**TEXT PROVIDED:**
┌──

We believe we’re in the midst of a generational shift in the database industry. Change is difficult, though, and there is always resistance. With more than four decades in the market, relational databases are the most popular choice for running the world’s most important systems.
Then along came “NoSQL.” How can these newer NoSQL databases do what they claim to do? MarkLogic asserts it can speed up large-scale data integration projects by 4x. They claim to handle all of your data—not just the structured data—and that they can handle change faster and to scale easier.
It’s easy to question these claims—and doubts usually fall into two categories:
- Doubting there is a problem with relational databases…
- Doubting that NoSQL can really solve the problem…
In this two-part series, I’m going to debunk those doubts so you can better understand the challenges with relational databases. Let’s start with the questions that come up when doubting there is a problem with relational databases.
Doubting There Is a Problem With Relational
In a series of other blog posts, I explained at a high level that relational databases are not designed for change, for scale, for heterogeneous data, for mixed workloads, or for modern app development. A lot of people commented on those posts with many great questions. Rather than address each question one by one, I thought it would be better write this post to discuss the common objections that were brought up, and provide some answers that I hope will help (or at least generate more healthy discussion).
The real problem that causes projects to go more slowly or never finish is that they require you to model your data into a single schema—before you load any data. Yes, the schema can change, but you’re still locked into having that one über schema. That is extremely problematic when you get new data sources or want to ask new questions that you haven’t planned or modeled for.
Yes, an incremental change like adding a table or changing the data type for a column may be relatively easy. I admit to being hyperbolic when I said that it takes a million dollars to change a column (though that truly was for one of our large customers).
But what about other types of changes that are more complex?
One example of a more complex change is a fundamental “nature of the customer” question that deals with how disparate data changes over time. For example, what if you need to simultaneously query what your data about your customers, orders, and stores looked like last month and what the data looks like today. In a relational database, that information may be spread across multiple tables in multiple silos, and there may be multiple versions that represent different snapshots at different points in time. In a relational database, conceptual data modeling changes often break things in the database and through the middleware and application stack, so capturing changes and asking hard questions becomes impossible.
It’s not just about one change, though. Your data is constantly in flux and changes are being made all the time as new data comes in and new data goes out. In that environment, how would you ever build a single, unified conceptual and physical model with a static relational database? You can’t just shut down the database if it’s your central operational data hub that runs the business. You need to (cliché alert) swap the wings of the airplane in-flight and such a feat is not only expensive but usually impossible.

└──

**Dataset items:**
┌──

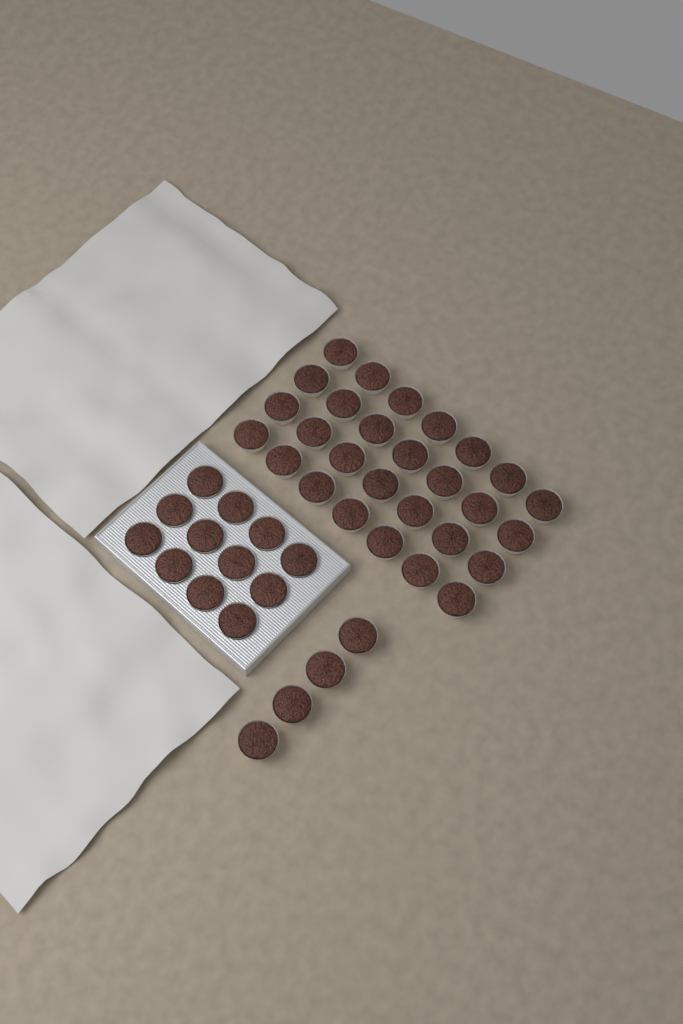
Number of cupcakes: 44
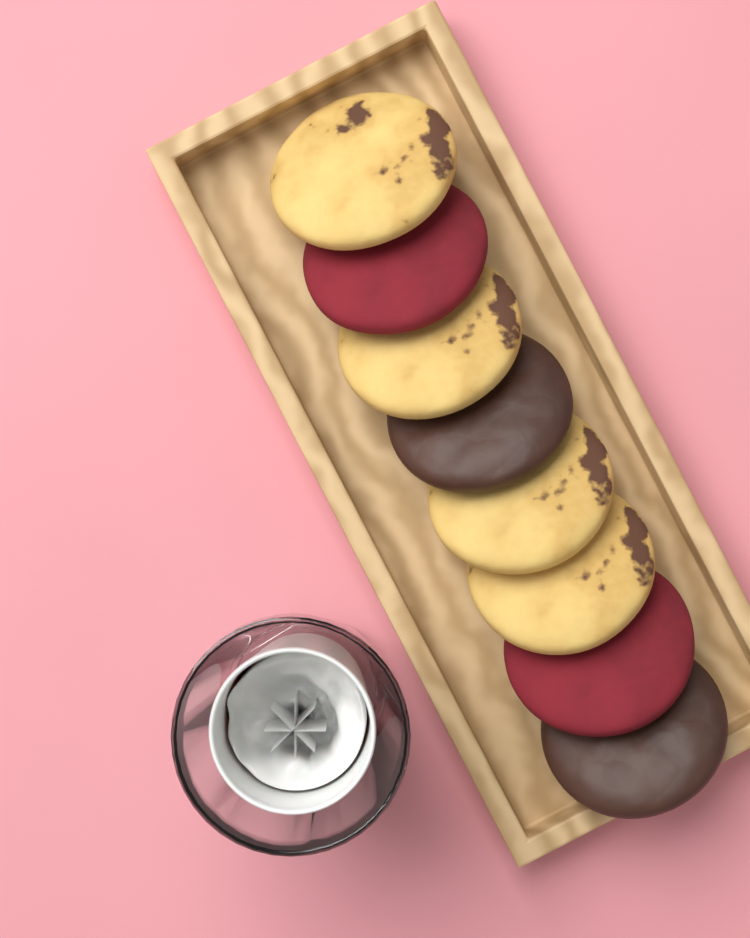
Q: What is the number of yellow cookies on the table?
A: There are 4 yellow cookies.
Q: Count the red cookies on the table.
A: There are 2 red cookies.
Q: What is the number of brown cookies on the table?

└──

**PROBLEMS:**
1: Answer these questions about the post on relational databases, one line each:
(a) For how long does the post say relational databases have been in the market?
(b) By what factor does MarkLogic assert it can speed up large-scale data integration projects?
(c) Before loading any data, into what does the post say projects require you to model your data?
2: Quote word for word the passage of the post on relational databases that starts at the words "Yes, an incremental" and ends after the words "are more complex?".

**SOLUTIONS BELOW:**
1:
(a) More than four decades.
(b) 4x.
(c) A single schema.

2:
Yes, an incremental change like adding a table or changing the data type for a column may be relatively easy. I admit to being hyperbolic when I said that it takes a million dollars to change a column (though that truly was for one of our large customers).
But what about other types of changes that are more complex?